What Expenses Should You Cut Before Considering a Second Job?

By The Penny Plan Editorial Team Published July 13, 2026 7 min read

The math isn’t working at the end of the month, and a second job starts to feel like the obvious fix. Before that happens, it’s worth understanding that a careful pass through existing expenses is usually a faster and less disruptive lever to pull first.

In short

A second job adds gross income, but it also adds hours, potential tax complexity, and sometimes new costs of its own, like transportation or childcare. Reviewing recurring expenses, variable spending, and any costs that have quietly grown over time often closes part of the same gap without any of that added complexity. It’s generally worth exhausting that review before deciding whether extra income is still needed on top of it.

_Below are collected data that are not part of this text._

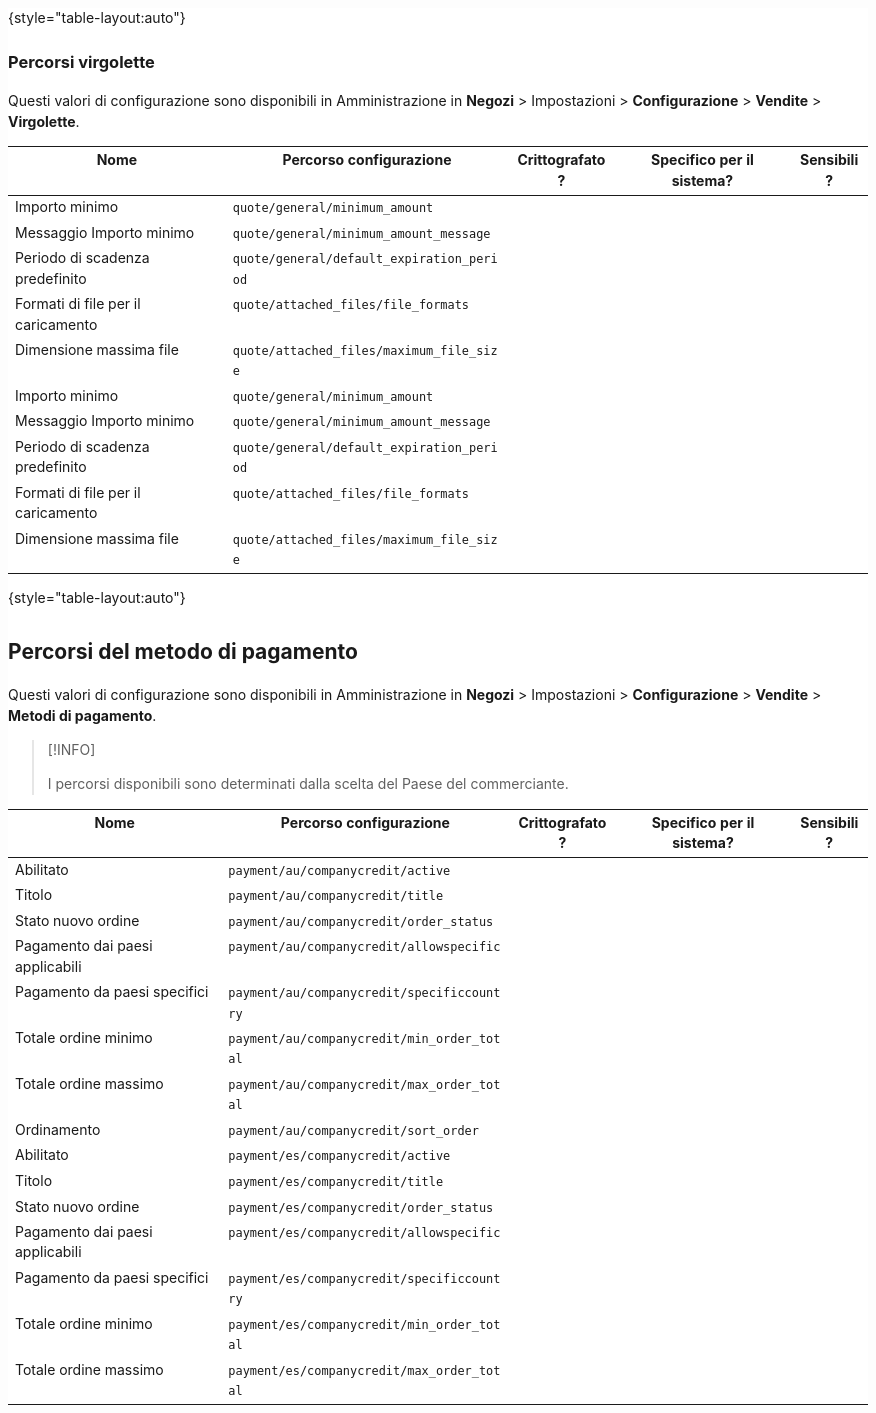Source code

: {style="table-layout:auto"}

### Percorsi virgolette

Questi valori di configurazione sono disponibili in Amministrazione in **Negozi** > Impostazioni > **Configurazione** > **Vendite** > **Virgolette**.

| Nome | Percorso configurazione | Crittografato? | Specifico per il sistema? | Sensibili? |
| -------------- | -------------- | -------------- | -------------- | -------------- |
| Importo minimo | `quote/general/minimum_amount` |  |  |  |
| Messaggio Importo minimo | `quote/general/minimum_amount_message` |  |  |  |
| Periodo di scadenza predefinito | `quote/general/default_expiration_period` |  |  |  |
| Formati di file per il caricamento | `quote/attached_files/file_formats` |  |  |  |
| Dimensione massima file | `quote/attached_files/maximum_file_size` |  |  |  |
| Importo minimo | `quote/general/minimum_amount` |  |  |  |
| Messaggio Importo minimo | `quote/general/minimum_amount_message` |  |  |  |
| Periodo di scadenza predefinito | `quote/general/default_expiration_period` |  |  |  |
| Formati di file per il caricamento | `quote/attached_files/file_formats` |  |  |  |
| Dimensione massima file | `quote/attached_files/maximum_file_size` |  |  |  |

{style="table-layout:auto"}

## Percorsi del metodo di pagamento

Questi valori di configurazione sono disponibili in Amministrazione in **Negozi** > Impostazioni > **Configurazione** > **Vendite** > **Metodi di pagamento**.

>[!INFO]
>
>I percorsi disponibili sono determinati dalla scelta del Paese del commerciante.

| Nome | Percorso configurazione | Crittografato? | Specifico per il sistema? | Sensibili? |
| -------------- | -------------- | -------------- | -------------- | -------------- |
| Abilitato | `payment/au/companycredit/active` |  |  |  |
| Titolo | `payment/au/companycredit/title` |  |  |  |
| Stato nuovo ordine | `payment/au/companycredit/order_status` |  |  |  |
| Pagamento dai paesi applicabili | `payment/au/companycredit/allowspecific` |  |  |  |
| Pagamento da paesi specifici | `payment/au/companycredit/specificcountry` |  |  |  |
| Totale ordine minimo | `payment/au/companycredit/min_order_total` |  |  |  |
| Totale ordine massimo | `payment/au/companycredit/max_order_total` |  |  |  |
| Ordinamento | `payment/au/companycredit/sort_order` |  |  |  |
| Abilitato | `payment/es/companycredit/active` |  |  |  |
| Titolo | `payment/es/companycredit/title` |  |  |  |
| Stato nuovo ordine | `payment/es/companycredit/order_status` |  |  |  |
| Pagamento dai paesi applicabili | `payment/es/companycredit/allowspecific` |  |  |  |
| Pagamento da paesi specifici | `payment/es/companycredit/specificcountry` |  |  |  |
| Totale ordine minimo | `payment/es/companycredit/min_order_total` |  |  |  |
| Totale ordine massimo | `payment/es/companycredit/max_order_total` |  |  |  |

Why expenses are usually the faster lever to check first

Cutting a recurring cost has an immediate effect the very next billing cycle, while a second job typically takes time to find, ramp up, and start actually contributing to the budget. Expenses are also fully within a person’s control in a way that additional work hours aren’t always guaranteed to be, since a second job depends on availability, hiring timelines, and whether the extra hours are even compatible with an existing schedule. That doesn’t mean extra income isn’t ever the right move, only that it tends to make more sense once the spending side has already been tightened.

A practical order for reviewing spending

Recurring subscriptions and memberships

This category deserves special attention because it’s the one most likely to contain costs that provide little or no current value. A subscription started for a specific reason months or years ago can keep renewing well after that reason is gone, and because the charges are usually small individually, they rarely trigger the kind of scrutiny a larger bill would.

Variable costs that creep upward

Unlike fixed bills, variable spending doesn’t show up as an obvious line item to cut, which is exactly why it’s worth reviewing actual statements rather than relying on memory. A 50/30/20 budget framework can help separate needs from wants here, making it easier to see where variable spending has expanded beyond what feels intentional.

Why a second job adds complexity beyond the extra hours

Additional income can push earnings into a different tax withholding situation, and depending on the type of work, it may come with its own costs, including transportation, work-related purchases, or self-employment tax considerations for gig-style work. There’s also a time cost that doesn’t show up on a pay stub, which is part of why it’s worth understanding what the real hourly rate of a second job looks like once every added cost and hour is factored in. A second job that nets less per hour than expected, once those costs are subtracted, may close a smaller gap than a thorough expense review would have on its own.

What to weigh before deciding

None of this means a second job is never worthwhile, only that it’s one tool among several, and it comes with tradeoffs that a spending review doesn’t. Building or protecting an emergency fund is also part of this picture, since a budget gap addressed only through more income, without any adjustment to spending, can leave a household exposed if that extra income ever stops.

The bottom line

Reviewing expenses first isn’t about extracting every last dollar from a budget before considering more income — it’s about understanding the actual gap before adding hours, complexity, and potential new costs to close it. A second job might still make sense afterward, but it tends to be a clearer decision once the spending side has already been accounted for.